Bug #46127 killing explain extended can lead to invalid memory reads/valgrind errors
Submitted: 11 Jul 2009 7:30 Modified: 21 Jan 2010 14:23
Reporter: Shane Bester (Platinum Quality Contributor) Email Updates:
Status: Can't repeat Impact on me:
None 
Category:MySQL Server: Optimizer Severity:S1 (Critical)
Version:5.1.37-debug OS:Linux (32-bit fc8)
Assigned to: CPU Architecture:Any
Tags: explain, KILL, valgrind

[11 Jul 2009 7:30] Shane Bester 
Description:
killing a query during explain extended at a certain point can lead to these errors:

5.1.37-debug stack traces:
3 errors in context 3 of 5:
Thread 10:
Invalid read of size 1
at: Item_field::print(String*, enum_query_type) (item.cc:5677)
by: st_select_lex::print_order (sql_lex.cc:2042)
by: st_select_lex::print(THD*, String*, enum_query_type) (sql_select.cc:16694)
by: st_select_lex_unit::print(String*, enum_query_type) (sql_lex.cc:2010)
by: TABLE_LIST::print(THD*, String*, enum_query_type) (sql_select.cc:16547)
by: print_join (sql_select.cc:16465)
by: TABLE_LIST::print(THD*, String*, enum_query_type) (sql_select.cc:16524)
by: print_join (sql_select.cc:16450)
by: st_select_lex::print(THD*, String*, enum_query_type) (sql_select.cc:16666)
by: st_select_lex_unit::print(String*, enum_query_type) (sql_lex.cc:2010)
by: execute_sqlcom_select(THD*, TABLE_LIST*) (sql_parse.cc:4996)
by: mysql_execute_command(THD*) (sql_parse.cc:2207)

Address 0x7B6A067 is 1,583 bytes inside a block of size 2,992 free'd
at: free (vg_replace_malloc.c:233)
by: my_no_flags_free (my_malloc.c:59)
by: free_root (my_alloc.c:349)
by: free_tmp_table(THD*, st_table*) (sql_select.cc:10632)
by: JOIN::destroy() (sql_select.cc:2260)
by: JOIN::destroy() (sql_select.cc:2246)
by: st_select_lex::cleanup() (sql_union.cc:779)
by: st_select_lex_unit::cleanup() (sql_union.cc:645)
by: st_select_lex::cleanup() (sql_union.cc:786)
by: mysql_select (sql_select.cc:2410)
by: mysql_explain_union (sql_select.cc:16419)
by: execute_sqlcom_select (sql_parse.cc:4990)

3 errors in context 4 of 5:
Invalid read of size 4
at: Item_field::print(String*, enum_query_type) (item.cc:5677)
by: st_select_lex::print_order (sql_lex.cc:2042)
by: st_select_lex::print(THD*, String*, enum_query_type) (sql_select.cc:16694)
by: st_select_lex_unit::print(String*, enum_query_type) (sql_lex.cc:2010)
by: TABLE_LIST::print(THD*, String*, enum_query_type) (sql_select.cc:16547)
by: print_join (sql_select.cc:16465)
by: TABLE_LIST::print(THD*, String*, enum_query_type) (sql_select.cc:16524)
by: print_join (sql_select.cc:16450)
by: st_select_lex::print(THD*, String*, enum_query_type) (sql_select.cc:16666)
by: st_select_lex_unit::print(String*, enum_query_type) (sql_lex.cc:2010)
by: execute_sqlcom_select(THD*, TABLE_LIST*) (sql_parse.cc:4996)
by: mysql_execute_command(THD*) (sql_parse.cc:2207)

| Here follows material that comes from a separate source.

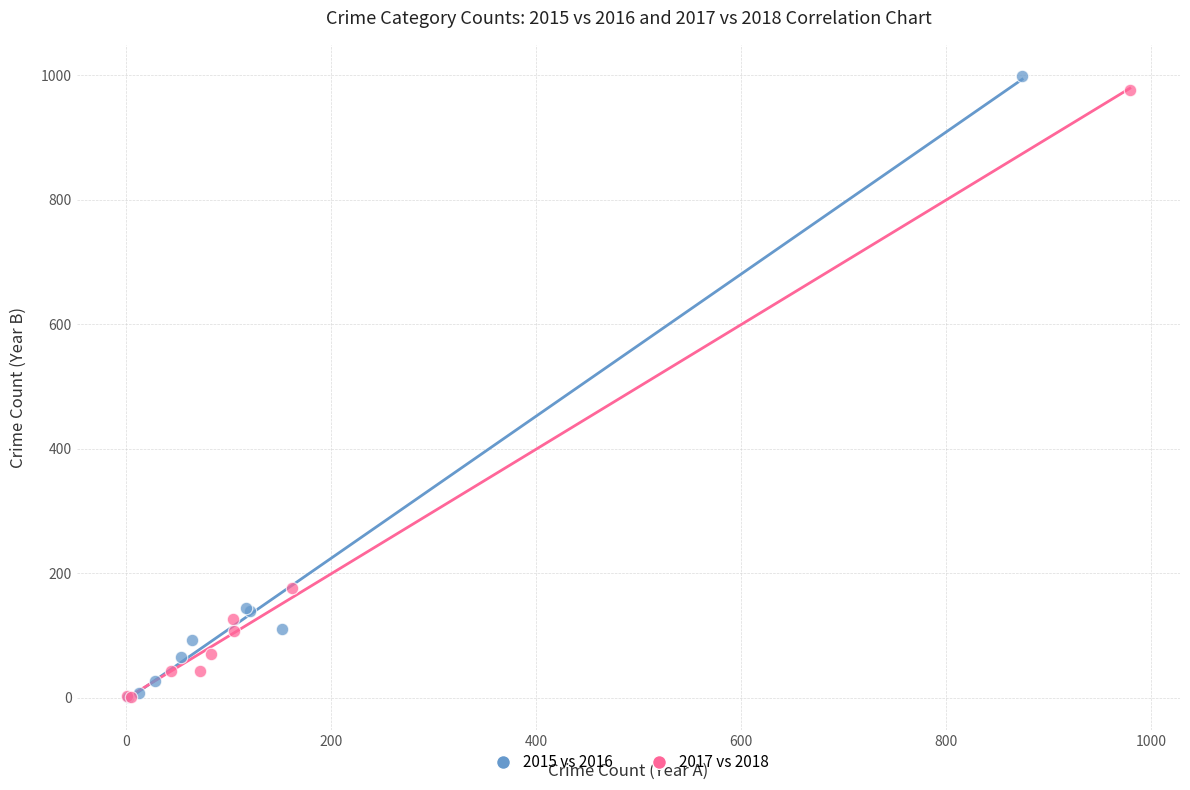

Which series has the widest spread of Y values?

2015 vs 2016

Address 0x7B7904C is 220 bytes inside a block of size 996 free'd
at: free (vg_replace_malloc.c:233)
by: my_no_flags_free (my_malloc.c:59)
by: free_root (my_alloc.c:355)
by: free_tmp_table(THD*, st_table*) (sql_select.cc:10632)
by: JOIN::destroy() (sql_select.cc:2260)
by: JOIN::destroy() (sql_select.cc:2246)
by: st_select_lex::cleanup() (sql_union.cc:779)
by: st_select_lex_unit::cleanup() (sql_union.cc:645)
by: st_select_lex::cleanup() (sql_union.cc:786)
by: mysql_select (sql_select.cc:2410)
by: mysql_explain_union (sql_select.cc:16419)
by: execute_sqlcom_select(THD*, TABLE_LIST*) (sql_parse.cc:4990)

How to repeat:
will make a testcase later.  rapidly kill explain extended <complex query>
[11 Jul 2009 7:36] MySQL Verification Team 
some more info

Attachment: bug46127_full_valgrind_other_infos.txt (text/plain), 8.12 KiB.